Des formations avec le syndicat caprin de la Drôme
Puis, les élèves ont pris la direction de la fromagerie, accueillis par Jonathan Jullien. Au programme : dégustation du lait de la traite du matin et découverte des secrets de fabrication du fromage. Jonathan est pour l’instant conjoint collaborateur sur l’exploitation. Son installation en Gaec avec Éléna est prévue pour 2024. Ingénieur en bureau d’étude, il a amorcé une reconversion agricole en obtenant son BPREA par validation des acquis et de l’expérience et en suivant plusieurs formations en transformation fromagère, notamment avec le syndicat caprin de la Drôme. Après un stage chez Pascal Huet, éleveur fromager à Solaure-en-Diois, Jonathan a rénové l’ancienne fromagerie du bâtiment racheté par Éléna et s'est lancé dans la fabrication en 2022. Sa gamme compte un petit chèvre rond lactique, une pâte pressée type tomme de Savoie, un fromage type camembert, un fromage type raclette en période hivernale sans oublier des yaourts, nature et vanille. La première année, il a transformé environ 20 000 litres de lait. Un volume équivalent a par ailleurs été collecté par Eurial. L’objectif à terme est de transformer la totalité des volumes produits.

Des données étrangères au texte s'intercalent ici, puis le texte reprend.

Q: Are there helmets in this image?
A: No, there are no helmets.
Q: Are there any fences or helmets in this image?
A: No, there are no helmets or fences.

Du temps et de la préparation
Le troupeau compte 83 chèvres mais la production est en légère baisse cette année. Une question d’alimentation. « Nous avons eu une récolte de fourrage** abondante et n’avons pas acheté de luzerne car la grange était déjà remplie de notre foin », commente Éléna. Moins de lait donc mais au final des dépenses alimentaires réduites et une production qui devrait être mieux valorisée par la transformation.
D’ici 2025, le couple d’éleveurs espère pouvoir construire un hangar pour stocker davantage de fourrage, la paille et le matériel. Et disposer d’un peu plus de place pour accueillir des groupes d’enfants. Jonathan Jullien reconnaît toutefois que ce type d’accueil nécessite du temps, de la préparation et que, sur une ferme comme la chèvrerie du Bard, il est difficile d’imaginer accueillir plus d’un à deux groupes par an. C’est donc toute la profession agricole qui devra mettre la main à la pâte dans les prochaines années pour proposer, comme voulu par le ministre, au moins une action de découverte de l’activité agricole aux plus de quatre millions d’élèves français scolarisés en élémentaire (du CP au CM2).